Work instructions:
Rewrite every line of the records, replacing each "developed" with "processed" and leaving all other text unchanged.

Collected data:

────────────────

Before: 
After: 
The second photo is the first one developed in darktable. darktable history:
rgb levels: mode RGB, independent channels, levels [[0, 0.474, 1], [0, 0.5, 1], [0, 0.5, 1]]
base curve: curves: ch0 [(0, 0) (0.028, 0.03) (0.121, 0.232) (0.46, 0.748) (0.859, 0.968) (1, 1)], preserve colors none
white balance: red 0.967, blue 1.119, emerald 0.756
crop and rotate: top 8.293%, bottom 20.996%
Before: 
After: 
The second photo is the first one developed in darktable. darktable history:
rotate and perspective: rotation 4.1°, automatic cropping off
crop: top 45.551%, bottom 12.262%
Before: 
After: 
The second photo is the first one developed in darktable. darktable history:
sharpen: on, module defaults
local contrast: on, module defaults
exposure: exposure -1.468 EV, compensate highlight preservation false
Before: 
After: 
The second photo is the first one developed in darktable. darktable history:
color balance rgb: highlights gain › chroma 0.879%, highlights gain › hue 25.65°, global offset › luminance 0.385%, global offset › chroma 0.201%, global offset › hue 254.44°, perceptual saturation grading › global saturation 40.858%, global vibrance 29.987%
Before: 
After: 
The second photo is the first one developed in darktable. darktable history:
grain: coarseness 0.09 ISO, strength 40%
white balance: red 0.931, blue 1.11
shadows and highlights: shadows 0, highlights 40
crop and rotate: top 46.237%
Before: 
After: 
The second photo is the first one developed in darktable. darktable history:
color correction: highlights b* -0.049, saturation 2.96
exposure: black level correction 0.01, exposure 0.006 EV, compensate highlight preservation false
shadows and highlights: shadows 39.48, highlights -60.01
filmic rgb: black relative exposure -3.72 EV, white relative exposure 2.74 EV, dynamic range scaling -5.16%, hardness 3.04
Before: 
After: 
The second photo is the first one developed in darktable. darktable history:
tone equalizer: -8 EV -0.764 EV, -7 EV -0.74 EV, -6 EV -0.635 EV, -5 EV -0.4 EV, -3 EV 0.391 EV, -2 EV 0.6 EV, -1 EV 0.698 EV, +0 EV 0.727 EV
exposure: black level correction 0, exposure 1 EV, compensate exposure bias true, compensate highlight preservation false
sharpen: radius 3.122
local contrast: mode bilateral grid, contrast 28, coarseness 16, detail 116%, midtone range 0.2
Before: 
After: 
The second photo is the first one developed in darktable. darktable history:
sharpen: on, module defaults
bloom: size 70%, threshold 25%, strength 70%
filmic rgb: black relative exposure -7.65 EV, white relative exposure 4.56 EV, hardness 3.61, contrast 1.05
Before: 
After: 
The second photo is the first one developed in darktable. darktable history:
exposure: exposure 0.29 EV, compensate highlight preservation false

────────────────

Answer for this exercise:
Before: 
After: 
The second photo is the first one processed in darktable. darktable history:
rgb levels: mode RGB, independent channels, levels [[0, 0.474, 1], [0, 0.5, 1], [0, 0.5, 1]]
base curve: curves: ch0 [(0, 0) (0.028, 0.03) (0.121, 0.232) (0.46, 0.748) (0.859, 0.968) (1, 1)], preserve colors none
white balance: red 0.967, blue 1.119, emerald 0.756
crop and rotate: top 8.293%, bottom 20.996%
Before: 
After: 
The second photo is the first one processed in darktable. darktable history:
rotate and perspective: rotation 4.1°, automatic cropping off
crop: top 45.551%, bottom 12.262%
Before: 
After: 
The second photo is the first one processed in darktable. darktable history:
sharpen: on, module defaults
local contrast: on, module defaults
exposure: exposure -1.468 EV, compensate highlight preservation false
Before: 
After: 
The second photo is the first one processed in darktable. darktable history:
color balance rgb: highlights gain › chroma 0.879%, highlights gain › hue 25.65°, global offset › luminance 0.385%, global offset › chroma 0.201%, global offset › hue 254.44°, perceptual saturation grading › global saturation 40.858%, global vibrance 29.987%
Before: 
After: 
The second photo is the first one processed in darktable. darktable history:
grain: coarseness 0.09 ISO, strength 40%
white balance: red 0.931, blue 1.11
shadows and highlights: shadows 0, highlights 40
crop and rotate: top 46.237%
Before: 
After: 
The second photo is the first one processed in darktable. darktable history:
color correction: highlights b* -0.049, saturation 2.96
exposure: black level correction 0.01, exposure 0.006 EV, compensate highlight preservation false
shadows and highlights: shadows 39.48, highlights -60.01
filmic rgb: black relative exposure -3.72 EV, white relative exposure 2.74 EV, dynamic range scaling -5.16%, hardness 3.04
Before: 
After: 
The second photo is the first one processed in darktable. darktable history:
tone equalizer: -8 EV -0.764 EV, -7 EV -0.74 EV, -6 EV -0.635 EV, -5 EV -0.4 EV, -3 EV 0.391 EV, -2 EV 0.6 EV, -1 EV 0.698 EV, +0 EV 0.727 EV
exposure: black level correction 0, exposure 1 EV, compensate exposure bias true, compensate highlight preservation false
sharpen: radius 3.122
local contrast: mode bilateral grid, contrast 28, coarseness 16, detail 116%, midtone range 0.2
Before: 
After: 
The second photo is the first one processed in darktable. darktable history:
sharpen: on, module defaults
bloom: size 70%, threshold 25%, strength 70%
filmic rgb: black relative exposure -7.65 EV, white relative exposure 4.56 EV, hardness 3.61, contrast 1.05
Before: 
After: 
The second photo is the first one processed in darktable. darktable history:
exposure: exposure 0.29 EV, compensate highlight preservation false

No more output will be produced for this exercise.